▶ **Task to carry out**
Reproduce, word for word, the whole passage below on declining mortality and longer life in Europe.

▶ **Exercise passage**
----
The results of the most recent and elaborate investigations on this subject, communicated, with data, by M. Vachee, to the "Bulletin de l'Institute International de Statistique," Rome, 1887, are, that the mortality of Europe has diminished from 25 to 33 per cent, and that the mean duration of life has increased from seven to twelve years, since the beginning of this century. This estimate of the rate of improvement for all Europe is higher than the English data would alone warrant, but may be correct. At the same time it is well recognized, that through the absence of reliable data it is impossible to speak with certainty as to the decrease in mortality, or as to the expectation of life in any country, except in respect to the last forty or fifty years.

Now, while improved sanitary knowledge and regulations have contributed to this result, it has been mainly due to the increase in the abundance and cheapness of food products; which in turn are almost wholly attributable to recent improvements in the methods of production and distribution. But whatever may have been the causes of these changes, they could not have occurred without an increase of vitality among the masses.

Again, if civilization is responsible for many new diseases, civilization should be credited with having stamped out, or greatly mitigated not a few that a century ago were extremely formidable. Plague and leprosy have practically long disappeared from countries of high civilization. For the five years from 1795 to 1800 the average annual number of deaths from small-pox in the city of London was 10,180; but for the five years from 1875 to 1880 it was only 1,408. Typhus and typhoid fevers are now known to be capable of prevention, and cholera and yellow fever of complete territorial restriction. Typhus fever, once the scourge of London, and especially of its prisons, is said to have now entirely disappeared from that city. No living physician has seen malignant syphilis as described in 1786 by the eminent English surgeon, John Hunter. Anæsthetics have removed the pain attendant upon surgical operations; and the use of antiseptics has re-

  1. It is also to be noted that by far the larger proportion of the increased duration of human life in England is lived at useful ages, and not at the dependent ages of either childhood or old age.
----
▶ **Excerpted records**
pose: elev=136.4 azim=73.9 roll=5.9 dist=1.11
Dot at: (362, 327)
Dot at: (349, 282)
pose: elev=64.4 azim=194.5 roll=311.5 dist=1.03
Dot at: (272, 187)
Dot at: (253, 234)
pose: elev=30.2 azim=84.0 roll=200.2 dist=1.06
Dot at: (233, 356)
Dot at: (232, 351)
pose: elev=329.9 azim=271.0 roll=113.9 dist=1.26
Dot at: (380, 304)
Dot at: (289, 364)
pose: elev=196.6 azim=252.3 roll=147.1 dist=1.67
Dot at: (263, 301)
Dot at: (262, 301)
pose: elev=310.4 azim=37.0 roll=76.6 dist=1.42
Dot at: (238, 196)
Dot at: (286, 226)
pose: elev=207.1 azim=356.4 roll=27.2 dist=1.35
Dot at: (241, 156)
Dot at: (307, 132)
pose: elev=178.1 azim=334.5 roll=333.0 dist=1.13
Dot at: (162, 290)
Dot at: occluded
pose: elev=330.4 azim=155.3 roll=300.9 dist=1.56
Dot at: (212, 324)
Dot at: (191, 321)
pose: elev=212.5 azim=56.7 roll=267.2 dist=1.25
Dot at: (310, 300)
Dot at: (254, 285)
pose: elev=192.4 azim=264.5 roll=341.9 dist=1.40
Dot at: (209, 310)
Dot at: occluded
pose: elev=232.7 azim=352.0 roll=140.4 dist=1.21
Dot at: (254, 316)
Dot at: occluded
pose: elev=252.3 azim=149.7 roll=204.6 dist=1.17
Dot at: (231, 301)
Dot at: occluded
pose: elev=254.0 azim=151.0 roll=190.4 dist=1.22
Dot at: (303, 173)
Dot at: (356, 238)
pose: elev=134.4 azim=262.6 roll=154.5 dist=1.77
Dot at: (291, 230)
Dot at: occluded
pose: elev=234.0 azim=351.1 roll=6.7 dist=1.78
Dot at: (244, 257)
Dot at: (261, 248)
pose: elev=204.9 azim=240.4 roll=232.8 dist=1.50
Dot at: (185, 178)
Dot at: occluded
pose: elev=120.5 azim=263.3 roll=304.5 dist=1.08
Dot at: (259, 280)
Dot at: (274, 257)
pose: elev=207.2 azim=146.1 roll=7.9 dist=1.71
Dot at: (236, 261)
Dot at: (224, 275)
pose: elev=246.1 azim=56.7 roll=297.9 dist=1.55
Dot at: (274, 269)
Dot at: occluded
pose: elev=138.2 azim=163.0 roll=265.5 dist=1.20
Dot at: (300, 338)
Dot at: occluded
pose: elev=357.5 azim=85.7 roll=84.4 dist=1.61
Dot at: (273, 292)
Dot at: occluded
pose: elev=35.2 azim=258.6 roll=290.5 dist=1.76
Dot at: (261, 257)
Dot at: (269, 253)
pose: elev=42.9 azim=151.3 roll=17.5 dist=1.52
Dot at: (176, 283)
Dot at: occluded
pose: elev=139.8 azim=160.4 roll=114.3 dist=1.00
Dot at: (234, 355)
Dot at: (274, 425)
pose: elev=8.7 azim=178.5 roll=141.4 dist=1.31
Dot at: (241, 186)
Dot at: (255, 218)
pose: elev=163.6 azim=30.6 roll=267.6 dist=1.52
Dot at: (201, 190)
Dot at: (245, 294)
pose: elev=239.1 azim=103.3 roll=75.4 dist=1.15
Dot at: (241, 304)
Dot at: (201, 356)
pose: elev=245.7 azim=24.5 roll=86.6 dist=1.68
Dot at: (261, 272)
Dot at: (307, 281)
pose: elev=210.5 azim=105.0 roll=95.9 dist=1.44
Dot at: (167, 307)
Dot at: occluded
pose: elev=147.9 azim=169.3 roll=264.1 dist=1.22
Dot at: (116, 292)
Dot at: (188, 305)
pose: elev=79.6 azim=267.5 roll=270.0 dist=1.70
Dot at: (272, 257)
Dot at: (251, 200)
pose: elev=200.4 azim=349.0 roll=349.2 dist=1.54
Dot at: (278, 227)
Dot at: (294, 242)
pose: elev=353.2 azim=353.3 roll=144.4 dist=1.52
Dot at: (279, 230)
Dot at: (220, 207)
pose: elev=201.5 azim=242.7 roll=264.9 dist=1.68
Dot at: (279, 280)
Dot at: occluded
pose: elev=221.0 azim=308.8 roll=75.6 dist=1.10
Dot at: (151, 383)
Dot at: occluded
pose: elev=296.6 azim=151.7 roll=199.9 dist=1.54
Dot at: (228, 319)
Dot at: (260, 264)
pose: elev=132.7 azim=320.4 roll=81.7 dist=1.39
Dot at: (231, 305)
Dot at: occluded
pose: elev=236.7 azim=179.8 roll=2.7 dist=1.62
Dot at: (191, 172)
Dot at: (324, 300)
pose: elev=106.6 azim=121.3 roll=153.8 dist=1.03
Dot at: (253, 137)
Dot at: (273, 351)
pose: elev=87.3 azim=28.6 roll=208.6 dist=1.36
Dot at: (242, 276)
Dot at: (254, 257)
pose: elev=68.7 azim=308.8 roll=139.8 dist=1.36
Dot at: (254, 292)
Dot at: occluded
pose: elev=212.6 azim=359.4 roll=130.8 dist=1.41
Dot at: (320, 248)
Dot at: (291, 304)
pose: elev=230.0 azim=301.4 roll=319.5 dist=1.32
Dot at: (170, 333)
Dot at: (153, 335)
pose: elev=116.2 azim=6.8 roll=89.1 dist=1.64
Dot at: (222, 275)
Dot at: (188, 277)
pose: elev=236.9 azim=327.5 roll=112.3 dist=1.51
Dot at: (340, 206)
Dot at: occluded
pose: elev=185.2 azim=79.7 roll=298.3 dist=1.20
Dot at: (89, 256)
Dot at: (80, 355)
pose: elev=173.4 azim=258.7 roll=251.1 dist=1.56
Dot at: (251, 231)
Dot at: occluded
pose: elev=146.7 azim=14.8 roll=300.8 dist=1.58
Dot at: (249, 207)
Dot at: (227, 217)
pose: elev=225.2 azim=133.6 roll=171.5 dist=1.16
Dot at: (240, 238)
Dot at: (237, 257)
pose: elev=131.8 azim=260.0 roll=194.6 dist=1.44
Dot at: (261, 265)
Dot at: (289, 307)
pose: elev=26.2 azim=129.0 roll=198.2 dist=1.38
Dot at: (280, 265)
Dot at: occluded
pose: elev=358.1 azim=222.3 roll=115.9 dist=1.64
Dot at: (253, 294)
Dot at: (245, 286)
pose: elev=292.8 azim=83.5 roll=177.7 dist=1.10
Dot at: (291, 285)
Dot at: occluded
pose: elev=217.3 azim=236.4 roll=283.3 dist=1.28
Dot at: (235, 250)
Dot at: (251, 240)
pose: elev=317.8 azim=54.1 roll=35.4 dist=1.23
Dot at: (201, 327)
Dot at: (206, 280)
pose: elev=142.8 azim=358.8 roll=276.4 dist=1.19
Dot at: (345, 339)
----
▶ **Answer below**
The results of the most recent and elaborate investigations on this subject, communicated, with data, by M. Vachee, to the "Bulletin de l'Institute International de Statistique," Rome, 1887, are, that the mortality of Europe has diminished from 25 to 33 per cent, and that the mean duration of life has increased from seven to twelve years, since the beginning of this century. This estimate of the rate of improvement for all Europe is higher than the English data would alone warrant, but may be correct. At the same time it is well recognized, that through the absence of reliable data it is impossible to speak with certainty as to the decrease in mortality, or as to the expectation of life in any country, except in respect to the last forty or fifty years.

Now, while improved sanitary knowledge and regulations have contributed to this result, it has been mainly due to the increase in the abundance and cheapness of food products; which in turn are almost wholly attributable to recent improvements in the methods of production and distribution. But whatever may have been the causes of these changes, they could not have occurred without an increase of vitality among the masses.

Again, if civilization is responsible for many new diseases, civilization should be credited with having stamped out, or greatly mitigated not a few that a century ago were extremely formidable. Plague and leprosy have practically long disappeared from countries of high civilization. For the five years from 1795 to 1800 the average annual number of deaths from small-pox in the city of London was 10,180; but for the five years from 1875 to 1880 it was only 1,408. Typhus and typhoid fevers are now known to be capable of prevention, and cholera and yellow fever of complete territorial restriction. Typhus fever, once the scourge of London, and especially of its prisons, is said to have now entirely disappeared from that city. No living physician has seen malignant syphilis as described in 1786 by the eminent English surgeon, John Hunter. Anæsthetics have removed the pain attendant upon surgical operations; and the use of antiseptics has re-

  1. It is also to be noted that by far the larger proportion of the increased duration of human life in England is lived at useful ages, and not at the dependent ages of either childhood or old age.